Document passage
Fort Denison /Muddawahnyuh
The most infamous of Sydney Harbour Islands, of the eight islands, Fort Denison is the best known and most often photographed.
Known by the Cadigal people as ‘Mattewanya’ from the colony’s very early days when it was just a rocky outcrop, the island was a place of banishment for unruly convicts and was colloquially known as Pinchgut Island. This was said to be due to the scant rations that they were given. However, the name may also refer to a nautical term for a narrow part of the harbour.
The beautiful fort we see on Fort Denison today was built in 1857 to protect Sydney from any attacks that may have resulted from the Crimean War. There was fear that Sydney Cove could be invaded, and there are still cannons in position today.
This island features the most complete Martello Tower in the world and a fantastic view of the Harbour bridge and the Sydney Opera House.
A convict Francis Morgan (no relation I hope!) was executed by hanging after committing murder. His body was left hanging for many months as a deterrent to others.Dictionary of Sydney
Over the years, one of its primary functions was to collect tidal and weather information. It still collects details about tides. These days the island is managed by the Sydney Harbour National Park.

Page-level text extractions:

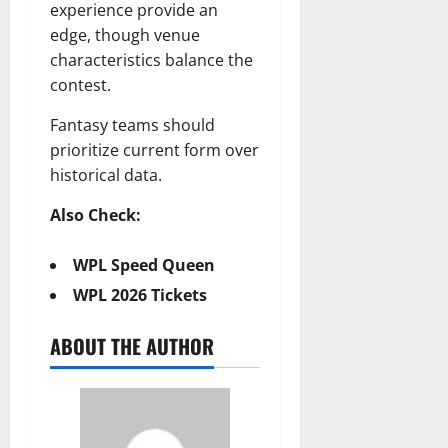
experience provide an
edge, though venue
characteristics balance the
contest.
Fantasy teams should
prioritize current form over
historical data.
Also Check:
WPL Speed Queen
WPL 2026 Tickets
ABOUT THE AUTHOR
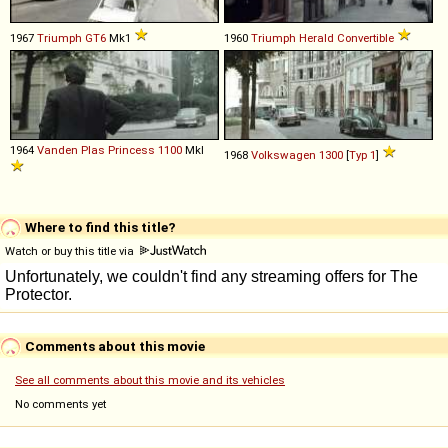
1967
Triumph
GT6
Mk1
1960
Triumph
Herald
Convertible
1964
Vanden Plas
Princess
1100
MkI
1968
Volkswagen
1300
[
Typ 1
]
Where to find this title?
Watch or buy this title via
Comments about this movie
See all comments about this movie and its vehicles
No comments yet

Explore the material
- 1) According to the Fort Denison passage, in what year was the fort on the island built?
- 2) Turn every line of the page-level text extraction rows into a numbered list. Leave out the pictures and any blank lines.

Solved tasks
- 1) 1857

- 2)
1. experience provide an
2. edge, though venue
3. characteristics balance the
4. contest.
5. Fantasy teams should
6. prioritize current form over
7. historical data.
8. Also Check:
9. WPL Speed Queen
10. WPL 2026 Tickets
11. ABOUT THE AUTHOR
12. 1967
13. Triumph
14. GT6
15. Mk1
16. 1960
17. Triumph
18. Herald
19. Convertible
20. 1964
21. Vanden Plas
22. Princess
23. 1100
24. MkI
25. 1968
26. Volkswagen
27. 1300
28. [
29. Typ 1
30. ]
31. Where to find this title?
32. Watch or buy this title via
33. Comments about this movie
34. See all comments about this movie and its vehicles
35. No comments yet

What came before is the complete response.